Alexander Lokshin, Symphony No. 4

Alexander Lokshin, Symphony No. 4

By Laurel E. Fay

Written for the concert After the Thaw, performed on Feb 24, 2010 at Avery Fisher Hall at Lincoln Center.

If the name and music of Alexander Lokshin (1920-87) are unfamiliar to Western audiences, they are not much better known in his native Russia. Despite producing a concise but worthy catalogue of compositions regarded as exceptional by leading musicians, including Shostakovich, Boris Tishchenko and conductor Rudolf Barshai, among others; his music never established a toehold in the repertory or a level of recognition commensurate with its expressive individuality and strength.

Born in the Altai region of South-Central Siberia, Lokshin displayed musical talent early and at the age of 16 was sent at State expense to Moscow, where he studied under Nikolai Miaskovsky at the Moscow Conservatory. He was initially denied a diploma in 1941 after his graduation piece, settings from Baudelaire’s “decadent” Les Fleurs du mal were condemned in Pravda, but in 1944 he finally graduated with honors, and began teaching orchestration and score reading at his alma mater. He was fired in 1948 in the crackdown against “formalism” in Soviet music and he was never again able to land a teaching job. Frail in health, he eked out a modest living writing music for films.

There is another even more disquieting explanation for the long-term neglect. When, after the death of Stalin, two former inmates of the GULAG implicated Lokshin as the informer who had been responsible for their incarceration, he found himself ostracized by many in the musical community. Whether the allegations were true remains unclear—he denied it—but the damage was done. Disseminated along the grapevine, with no recourse to the evidence of guilt or innocence, rumor alone proved sufficient for many to condemn him, and his music, to oblivion.

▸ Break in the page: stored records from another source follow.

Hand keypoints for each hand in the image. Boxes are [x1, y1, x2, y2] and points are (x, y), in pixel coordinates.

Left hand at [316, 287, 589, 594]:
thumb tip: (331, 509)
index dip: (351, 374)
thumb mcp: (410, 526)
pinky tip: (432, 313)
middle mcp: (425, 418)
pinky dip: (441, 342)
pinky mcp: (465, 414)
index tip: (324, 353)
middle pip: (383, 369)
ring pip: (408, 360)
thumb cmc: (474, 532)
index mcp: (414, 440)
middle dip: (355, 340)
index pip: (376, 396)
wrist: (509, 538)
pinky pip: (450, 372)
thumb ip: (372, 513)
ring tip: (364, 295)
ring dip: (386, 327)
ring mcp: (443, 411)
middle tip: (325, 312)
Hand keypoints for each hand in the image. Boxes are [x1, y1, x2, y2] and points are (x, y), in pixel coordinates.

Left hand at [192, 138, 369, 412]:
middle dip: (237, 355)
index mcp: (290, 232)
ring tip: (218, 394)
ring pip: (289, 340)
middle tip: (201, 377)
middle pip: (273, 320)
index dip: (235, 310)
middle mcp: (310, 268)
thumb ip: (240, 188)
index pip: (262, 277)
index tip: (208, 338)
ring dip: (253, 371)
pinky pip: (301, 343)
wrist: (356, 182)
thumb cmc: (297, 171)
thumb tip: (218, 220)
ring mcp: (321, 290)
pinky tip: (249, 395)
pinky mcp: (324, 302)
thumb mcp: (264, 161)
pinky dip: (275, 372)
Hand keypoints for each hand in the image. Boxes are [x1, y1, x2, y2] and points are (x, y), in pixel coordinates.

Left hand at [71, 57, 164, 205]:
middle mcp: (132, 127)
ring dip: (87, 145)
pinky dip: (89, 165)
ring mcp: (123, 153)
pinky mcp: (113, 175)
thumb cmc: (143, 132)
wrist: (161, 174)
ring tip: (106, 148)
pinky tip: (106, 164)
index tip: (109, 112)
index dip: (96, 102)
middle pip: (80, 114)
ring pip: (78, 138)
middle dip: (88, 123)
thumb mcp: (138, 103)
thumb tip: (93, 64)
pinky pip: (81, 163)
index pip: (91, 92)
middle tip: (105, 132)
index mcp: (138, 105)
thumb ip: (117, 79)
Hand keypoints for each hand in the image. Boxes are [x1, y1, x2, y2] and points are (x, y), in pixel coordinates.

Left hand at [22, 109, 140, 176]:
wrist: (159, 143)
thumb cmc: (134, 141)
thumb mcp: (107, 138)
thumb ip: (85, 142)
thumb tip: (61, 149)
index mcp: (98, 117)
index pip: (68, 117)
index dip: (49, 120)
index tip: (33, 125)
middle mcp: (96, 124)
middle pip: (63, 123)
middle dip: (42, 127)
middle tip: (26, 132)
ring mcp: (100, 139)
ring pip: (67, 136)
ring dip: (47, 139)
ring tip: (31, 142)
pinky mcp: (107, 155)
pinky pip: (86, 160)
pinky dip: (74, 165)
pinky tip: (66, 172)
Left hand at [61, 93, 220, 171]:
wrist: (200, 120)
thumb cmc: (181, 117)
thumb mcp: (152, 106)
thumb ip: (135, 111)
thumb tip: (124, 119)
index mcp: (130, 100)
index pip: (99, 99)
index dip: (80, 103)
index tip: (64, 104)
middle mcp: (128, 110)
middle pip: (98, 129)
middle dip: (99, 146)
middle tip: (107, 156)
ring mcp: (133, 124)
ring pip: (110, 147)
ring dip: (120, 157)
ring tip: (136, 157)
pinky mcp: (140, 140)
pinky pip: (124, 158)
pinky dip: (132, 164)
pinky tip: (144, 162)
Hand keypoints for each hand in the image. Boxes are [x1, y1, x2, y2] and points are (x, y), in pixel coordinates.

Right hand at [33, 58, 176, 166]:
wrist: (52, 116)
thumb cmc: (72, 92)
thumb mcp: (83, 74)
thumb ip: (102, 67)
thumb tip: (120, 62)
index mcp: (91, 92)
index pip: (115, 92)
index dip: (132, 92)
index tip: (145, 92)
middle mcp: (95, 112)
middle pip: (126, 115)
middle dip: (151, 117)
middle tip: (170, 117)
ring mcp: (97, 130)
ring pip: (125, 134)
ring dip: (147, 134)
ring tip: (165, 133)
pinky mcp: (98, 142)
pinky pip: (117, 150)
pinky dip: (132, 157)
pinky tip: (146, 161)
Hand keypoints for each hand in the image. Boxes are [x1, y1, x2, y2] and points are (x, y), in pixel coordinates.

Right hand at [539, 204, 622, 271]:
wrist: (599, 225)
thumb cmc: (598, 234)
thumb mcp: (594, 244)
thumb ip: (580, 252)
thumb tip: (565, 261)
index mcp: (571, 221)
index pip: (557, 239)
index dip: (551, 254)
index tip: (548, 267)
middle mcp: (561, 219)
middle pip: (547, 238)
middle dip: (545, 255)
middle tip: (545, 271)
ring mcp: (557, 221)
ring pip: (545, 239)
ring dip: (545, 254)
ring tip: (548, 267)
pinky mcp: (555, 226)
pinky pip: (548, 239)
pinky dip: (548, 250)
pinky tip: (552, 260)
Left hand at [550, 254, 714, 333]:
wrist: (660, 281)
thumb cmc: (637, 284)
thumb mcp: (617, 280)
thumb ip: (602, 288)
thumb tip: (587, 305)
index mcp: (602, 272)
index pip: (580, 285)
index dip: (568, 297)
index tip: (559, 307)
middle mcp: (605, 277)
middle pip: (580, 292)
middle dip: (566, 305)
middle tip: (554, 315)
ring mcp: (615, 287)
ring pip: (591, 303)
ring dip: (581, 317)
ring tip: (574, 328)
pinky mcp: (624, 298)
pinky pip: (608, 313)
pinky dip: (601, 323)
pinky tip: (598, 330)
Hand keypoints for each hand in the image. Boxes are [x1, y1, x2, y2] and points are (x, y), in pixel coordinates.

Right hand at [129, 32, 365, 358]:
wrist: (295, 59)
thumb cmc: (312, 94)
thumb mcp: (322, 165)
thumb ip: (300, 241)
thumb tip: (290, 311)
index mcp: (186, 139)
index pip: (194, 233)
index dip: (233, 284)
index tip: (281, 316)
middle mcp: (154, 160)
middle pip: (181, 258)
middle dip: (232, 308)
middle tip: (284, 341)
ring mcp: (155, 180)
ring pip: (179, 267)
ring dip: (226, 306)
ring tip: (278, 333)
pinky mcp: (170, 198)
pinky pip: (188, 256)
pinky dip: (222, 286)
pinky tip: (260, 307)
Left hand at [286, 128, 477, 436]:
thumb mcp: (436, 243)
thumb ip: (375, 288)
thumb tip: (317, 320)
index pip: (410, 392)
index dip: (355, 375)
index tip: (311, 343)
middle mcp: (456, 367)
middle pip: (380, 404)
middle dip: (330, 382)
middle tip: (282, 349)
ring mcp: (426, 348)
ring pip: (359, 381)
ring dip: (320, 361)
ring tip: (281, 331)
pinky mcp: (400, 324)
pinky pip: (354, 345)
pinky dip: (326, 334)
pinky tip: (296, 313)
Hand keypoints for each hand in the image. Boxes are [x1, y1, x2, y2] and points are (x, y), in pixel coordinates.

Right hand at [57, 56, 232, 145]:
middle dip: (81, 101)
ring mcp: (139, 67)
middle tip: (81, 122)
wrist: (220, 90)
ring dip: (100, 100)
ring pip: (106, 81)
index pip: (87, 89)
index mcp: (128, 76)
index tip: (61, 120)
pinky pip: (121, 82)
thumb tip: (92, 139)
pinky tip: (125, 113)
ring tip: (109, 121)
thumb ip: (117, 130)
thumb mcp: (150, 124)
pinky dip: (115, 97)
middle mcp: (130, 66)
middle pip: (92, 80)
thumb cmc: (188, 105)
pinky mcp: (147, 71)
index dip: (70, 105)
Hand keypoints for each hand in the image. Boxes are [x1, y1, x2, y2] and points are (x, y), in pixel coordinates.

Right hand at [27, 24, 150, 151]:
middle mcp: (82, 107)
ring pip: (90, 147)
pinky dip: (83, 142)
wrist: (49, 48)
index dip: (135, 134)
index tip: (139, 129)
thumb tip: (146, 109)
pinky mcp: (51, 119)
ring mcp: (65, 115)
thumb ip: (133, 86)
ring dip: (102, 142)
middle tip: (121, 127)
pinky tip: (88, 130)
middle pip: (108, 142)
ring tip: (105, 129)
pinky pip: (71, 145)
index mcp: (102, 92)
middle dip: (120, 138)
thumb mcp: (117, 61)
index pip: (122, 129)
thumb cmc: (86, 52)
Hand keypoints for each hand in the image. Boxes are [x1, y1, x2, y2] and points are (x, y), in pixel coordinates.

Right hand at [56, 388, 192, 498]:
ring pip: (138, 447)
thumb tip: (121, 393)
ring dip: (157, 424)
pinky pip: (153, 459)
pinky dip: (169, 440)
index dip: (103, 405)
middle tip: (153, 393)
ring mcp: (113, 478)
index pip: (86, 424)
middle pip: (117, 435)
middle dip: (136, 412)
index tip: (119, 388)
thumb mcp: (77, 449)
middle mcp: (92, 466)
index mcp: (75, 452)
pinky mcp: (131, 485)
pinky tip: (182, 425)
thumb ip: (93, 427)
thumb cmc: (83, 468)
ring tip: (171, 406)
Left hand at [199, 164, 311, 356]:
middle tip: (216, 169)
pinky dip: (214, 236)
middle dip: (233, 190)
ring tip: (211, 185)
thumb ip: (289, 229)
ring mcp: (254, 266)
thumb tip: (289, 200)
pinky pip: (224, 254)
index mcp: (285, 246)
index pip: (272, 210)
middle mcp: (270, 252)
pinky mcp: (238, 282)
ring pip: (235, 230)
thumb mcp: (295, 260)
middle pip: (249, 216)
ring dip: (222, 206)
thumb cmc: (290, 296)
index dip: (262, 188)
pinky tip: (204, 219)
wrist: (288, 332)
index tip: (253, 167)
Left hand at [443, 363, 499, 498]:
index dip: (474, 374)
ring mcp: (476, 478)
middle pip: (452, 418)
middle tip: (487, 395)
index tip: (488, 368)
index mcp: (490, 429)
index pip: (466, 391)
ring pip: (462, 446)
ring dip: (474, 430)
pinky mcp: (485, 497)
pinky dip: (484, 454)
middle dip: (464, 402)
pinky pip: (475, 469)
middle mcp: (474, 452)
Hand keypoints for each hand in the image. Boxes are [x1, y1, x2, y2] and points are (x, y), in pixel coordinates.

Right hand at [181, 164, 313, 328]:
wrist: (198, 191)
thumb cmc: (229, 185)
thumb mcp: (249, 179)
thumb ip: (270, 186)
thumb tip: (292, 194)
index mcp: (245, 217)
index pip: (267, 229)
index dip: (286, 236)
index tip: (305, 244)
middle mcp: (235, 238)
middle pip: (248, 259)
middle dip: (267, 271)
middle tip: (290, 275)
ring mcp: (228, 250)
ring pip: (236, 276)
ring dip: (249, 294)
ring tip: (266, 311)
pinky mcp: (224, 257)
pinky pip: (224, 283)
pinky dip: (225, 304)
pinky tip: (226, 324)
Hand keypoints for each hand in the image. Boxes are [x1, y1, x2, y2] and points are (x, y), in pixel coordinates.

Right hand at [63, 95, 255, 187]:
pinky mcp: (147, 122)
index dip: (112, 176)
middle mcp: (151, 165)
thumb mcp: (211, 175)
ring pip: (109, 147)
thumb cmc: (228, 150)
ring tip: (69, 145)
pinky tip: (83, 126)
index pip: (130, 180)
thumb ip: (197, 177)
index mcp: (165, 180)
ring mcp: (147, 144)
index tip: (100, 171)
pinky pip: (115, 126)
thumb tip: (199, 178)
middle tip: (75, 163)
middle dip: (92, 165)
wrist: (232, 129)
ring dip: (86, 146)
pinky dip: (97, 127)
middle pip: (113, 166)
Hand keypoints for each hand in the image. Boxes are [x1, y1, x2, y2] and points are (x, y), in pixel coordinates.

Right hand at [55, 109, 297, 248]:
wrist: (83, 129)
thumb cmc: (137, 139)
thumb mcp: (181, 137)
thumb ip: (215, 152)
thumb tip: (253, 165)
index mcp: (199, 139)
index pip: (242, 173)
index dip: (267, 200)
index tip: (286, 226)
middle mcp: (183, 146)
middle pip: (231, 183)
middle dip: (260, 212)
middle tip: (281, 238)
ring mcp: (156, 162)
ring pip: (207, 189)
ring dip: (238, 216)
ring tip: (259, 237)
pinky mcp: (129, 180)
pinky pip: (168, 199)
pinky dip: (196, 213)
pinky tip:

Lokshin was a composer of singular integrity; he followed the dictates of his inner voice, not aesthetic standards imposed from the outside. He credited Schubert, Brahms, Berg and Mahler as the composers who had influenced him most in his maturity—Bach was a given—but literature nourished an equally important facet of his artistic sensibility. Most of his works involve settings of texts. The sources range widely, from the ancient Greeks, 13th-century Japanese poetry, Shakespeare, Luis de Camões, Goethe and Kipling, to Pushkin, Alexander Blok, and Anna Akhmatova. His First Symphony, composed in 1957 at a time when a performance in the Soviet Union was inconceivable, was a setting of the canonical Latin Requiem text. Performed once in Moscow in 1967 with a substitute Russian text in its original form, it received its premiere only after the composer’s death, in 1988, in England.

Of the eleven symphonies that are at the core of Lokshin’s output, only the Fourth (“Sinfonia stretta,” 1968) is purely instrumental. A compact, one-movement work, lasting approximately 15 minutes, it takes the form of a theme and six free variations, framed by an “Introduzione” and “Conclusione,” all played without pause. After the brief introduction, the 16-bar theme unfolds as if organically in unison violins with counterpoint from bassoons. The variations probe different tone color combinations and textures, ranging from poignant solo meditations to dramatic tutti climaxes.